Jesús pregunta: “¿Con qué compraremos panes para que coman éstos?” Y con ello implica a los discípulos: “Aquí hay un muchacho que tiene…”. Ya se trate de dar de comer el pan material a los hombres o el pan de la Palabra de Dios, nuestra colaboración es necesaria, porque así lo quiere Dios desde su gratuidad: “Dios que te creó sin ti, no te salvará sin ti” (San Agustín). Así actúa siempre Jesús.

En estos días de Festival de Evangelización Dios ha querido contar con nosotros para anunciar su Palabra. Desde los distintos ministerios y servicios Él nos ha comprometido como a aquel muchacho y con nuestra pobre aportación ha querido dar de comer a una muchedumbre.

Dios hace el primer movimiento de acercarse al hombre, si el hombre responde la salvación será superabundante. Es muchísimo más de lo que esperamos y, desde luego, de lo que le damos nosotros a Dios. Eliseo dio de comer a cien personas con veinte panes de cebada. Jesús con cinco y dos peces da de comer a muchos más de cinco mil hombres. Con unos pocos peces da de comer a una multitud y sobra. Dios no se deja ganar en generosidad.

Lo mismo con nosotros: le damos la vida, la consagramos al servicio del Reino de Dios y el te hace feliz. También los hemos experimentado estos días con la misión del grupo Kerygma: no ha habido una cara triste entre los laicos, religiosos y sacerdotes que hemos estado misionando y rezando para que haya fe.

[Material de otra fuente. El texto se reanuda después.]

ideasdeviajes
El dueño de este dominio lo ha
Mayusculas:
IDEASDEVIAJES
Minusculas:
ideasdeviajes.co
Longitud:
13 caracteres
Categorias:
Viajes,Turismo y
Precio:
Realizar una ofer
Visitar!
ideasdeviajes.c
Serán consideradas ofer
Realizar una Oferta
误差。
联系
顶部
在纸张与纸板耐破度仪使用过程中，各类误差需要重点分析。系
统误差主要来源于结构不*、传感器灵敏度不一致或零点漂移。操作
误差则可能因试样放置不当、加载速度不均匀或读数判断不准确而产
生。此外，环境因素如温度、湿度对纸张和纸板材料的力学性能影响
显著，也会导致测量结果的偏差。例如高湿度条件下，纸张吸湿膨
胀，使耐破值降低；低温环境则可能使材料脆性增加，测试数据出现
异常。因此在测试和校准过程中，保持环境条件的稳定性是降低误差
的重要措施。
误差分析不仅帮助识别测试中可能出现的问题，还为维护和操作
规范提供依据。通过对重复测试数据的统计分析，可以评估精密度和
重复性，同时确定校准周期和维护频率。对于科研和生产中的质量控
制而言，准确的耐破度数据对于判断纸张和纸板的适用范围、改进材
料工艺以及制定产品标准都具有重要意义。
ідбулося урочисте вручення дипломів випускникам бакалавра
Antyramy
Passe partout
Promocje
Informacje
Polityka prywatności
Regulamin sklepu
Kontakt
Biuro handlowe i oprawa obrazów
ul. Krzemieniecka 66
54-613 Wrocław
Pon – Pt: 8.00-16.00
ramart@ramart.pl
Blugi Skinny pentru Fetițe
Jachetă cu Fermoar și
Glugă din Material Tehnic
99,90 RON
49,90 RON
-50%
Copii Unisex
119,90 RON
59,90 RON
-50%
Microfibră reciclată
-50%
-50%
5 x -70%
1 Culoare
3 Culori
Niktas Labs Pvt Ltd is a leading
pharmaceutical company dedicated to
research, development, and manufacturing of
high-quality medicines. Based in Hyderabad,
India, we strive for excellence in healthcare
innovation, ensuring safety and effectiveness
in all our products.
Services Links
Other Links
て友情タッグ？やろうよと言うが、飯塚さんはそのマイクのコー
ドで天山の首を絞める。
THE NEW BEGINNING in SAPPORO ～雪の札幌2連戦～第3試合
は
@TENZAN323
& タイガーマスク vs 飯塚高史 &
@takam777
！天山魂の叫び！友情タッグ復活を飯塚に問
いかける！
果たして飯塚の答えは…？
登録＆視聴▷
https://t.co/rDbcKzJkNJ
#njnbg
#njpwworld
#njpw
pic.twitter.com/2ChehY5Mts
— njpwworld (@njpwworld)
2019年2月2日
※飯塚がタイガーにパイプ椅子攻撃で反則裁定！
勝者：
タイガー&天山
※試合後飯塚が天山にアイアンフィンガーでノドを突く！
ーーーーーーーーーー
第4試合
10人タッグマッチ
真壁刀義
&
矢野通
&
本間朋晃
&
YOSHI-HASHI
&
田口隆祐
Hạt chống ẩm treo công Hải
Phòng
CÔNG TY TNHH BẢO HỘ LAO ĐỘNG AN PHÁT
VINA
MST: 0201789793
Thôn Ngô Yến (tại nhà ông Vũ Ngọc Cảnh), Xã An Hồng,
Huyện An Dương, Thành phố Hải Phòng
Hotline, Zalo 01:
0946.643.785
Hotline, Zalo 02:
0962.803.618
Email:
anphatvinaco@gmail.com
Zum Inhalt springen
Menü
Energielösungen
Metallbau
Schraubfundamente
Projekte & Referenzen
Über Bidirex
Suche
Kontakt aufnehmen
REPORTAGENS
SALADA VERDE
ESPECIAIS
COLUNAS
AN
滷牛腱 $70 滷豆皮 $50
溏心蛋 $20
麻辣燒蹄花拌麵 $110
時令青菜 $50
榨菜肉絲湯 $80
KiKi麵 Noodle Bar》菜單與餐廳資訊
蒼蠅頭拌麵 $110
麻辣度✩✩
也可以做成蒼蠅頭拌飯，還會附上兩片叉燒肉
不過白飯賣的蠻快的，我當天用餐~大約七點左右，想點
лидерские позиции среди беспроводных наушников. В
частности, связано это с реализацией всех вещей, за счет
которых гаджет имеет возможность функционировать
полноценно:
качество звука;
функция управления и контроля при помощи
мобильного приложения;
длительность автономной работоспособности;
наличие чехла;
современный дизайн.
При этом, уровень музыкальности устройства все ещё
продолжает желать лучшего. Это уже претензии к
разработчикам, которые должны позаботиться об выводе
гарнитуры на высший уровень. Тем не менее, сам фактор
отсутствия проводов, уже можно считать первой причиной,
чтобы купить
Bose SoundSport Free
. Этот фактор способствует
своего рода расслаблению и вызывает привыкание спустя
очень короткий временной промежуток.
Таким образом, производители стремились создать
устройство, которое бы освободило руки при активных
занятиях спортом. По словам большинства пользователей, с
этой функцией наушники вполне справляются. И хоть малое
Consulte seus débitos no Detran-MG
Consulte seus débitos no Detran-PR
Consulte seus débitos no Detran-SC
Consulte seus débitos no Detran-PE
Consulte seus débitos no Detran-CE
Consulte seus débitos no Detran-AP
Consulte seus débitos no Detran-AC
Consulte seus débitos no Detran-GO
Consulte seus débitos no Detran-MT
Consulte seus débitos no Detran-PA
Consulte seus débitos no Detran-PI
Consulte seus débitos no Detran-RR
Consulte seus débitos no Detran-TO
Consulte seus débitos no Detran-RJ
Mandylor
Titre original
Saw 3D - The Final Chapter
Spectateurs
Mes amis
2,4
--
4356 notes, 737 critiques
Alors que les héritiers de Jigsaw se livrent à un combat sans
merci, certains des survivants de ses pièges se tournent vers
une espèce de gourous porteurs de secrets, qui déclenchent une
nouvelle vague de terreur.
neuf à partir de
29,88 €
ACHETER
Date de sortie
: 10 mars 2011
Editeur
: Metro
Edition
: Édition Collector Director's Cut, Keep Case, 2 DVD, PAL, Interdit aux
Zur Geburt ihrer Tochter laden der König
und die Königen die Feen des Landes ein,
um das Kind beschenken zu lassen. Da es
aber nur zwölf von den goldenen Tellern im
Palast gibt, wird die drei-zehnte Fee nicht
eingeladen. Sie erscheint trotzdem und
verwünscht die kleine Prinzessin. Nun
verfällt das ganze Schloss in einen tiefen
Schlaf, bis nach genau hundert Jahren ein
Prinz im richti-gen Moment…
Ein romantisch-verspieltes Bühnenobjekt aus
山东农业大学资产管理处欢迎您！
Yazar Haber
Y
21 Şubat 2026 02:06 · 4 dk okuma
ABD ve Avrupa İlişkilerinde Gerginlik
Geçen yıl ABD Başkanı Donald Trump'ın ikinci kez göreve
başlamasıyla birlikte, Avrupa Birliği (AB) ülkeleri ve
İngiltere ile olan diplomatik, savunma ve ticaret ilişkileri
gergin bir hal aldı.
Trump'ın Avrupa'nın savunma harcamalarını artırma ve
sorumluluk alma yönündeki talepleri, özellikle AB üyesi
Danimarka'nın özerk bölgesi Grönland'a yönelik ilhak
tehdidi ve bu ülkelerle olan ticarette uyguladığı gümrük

Éste es el gran misterio que celebramos en cada Eucaristía: también en el ofertorio nosotros llevamos algo: nuestra propia vida que se ofrece junto al pan y el vino. En la misa nos ofrecemos a nosotros mismos y, si lo hacemos de corazón, nuestra vida es transformada como son transformados el pan y el vino. Nuestra vida cambia. Es ya vida de Dios con la que Dios puede salvarnos y salvar.

A veces nos preguntamos: ¿cómo puede cambiar nuestra vida?, ¿cómo puede cambiar el mundo? Sin desechar cuantas reformas y cambios exteriores haya que hacer, en el fondo no hay más que una salida: ofrecerle a Dios lo poco que somos y tenemos para que Él lo transforme.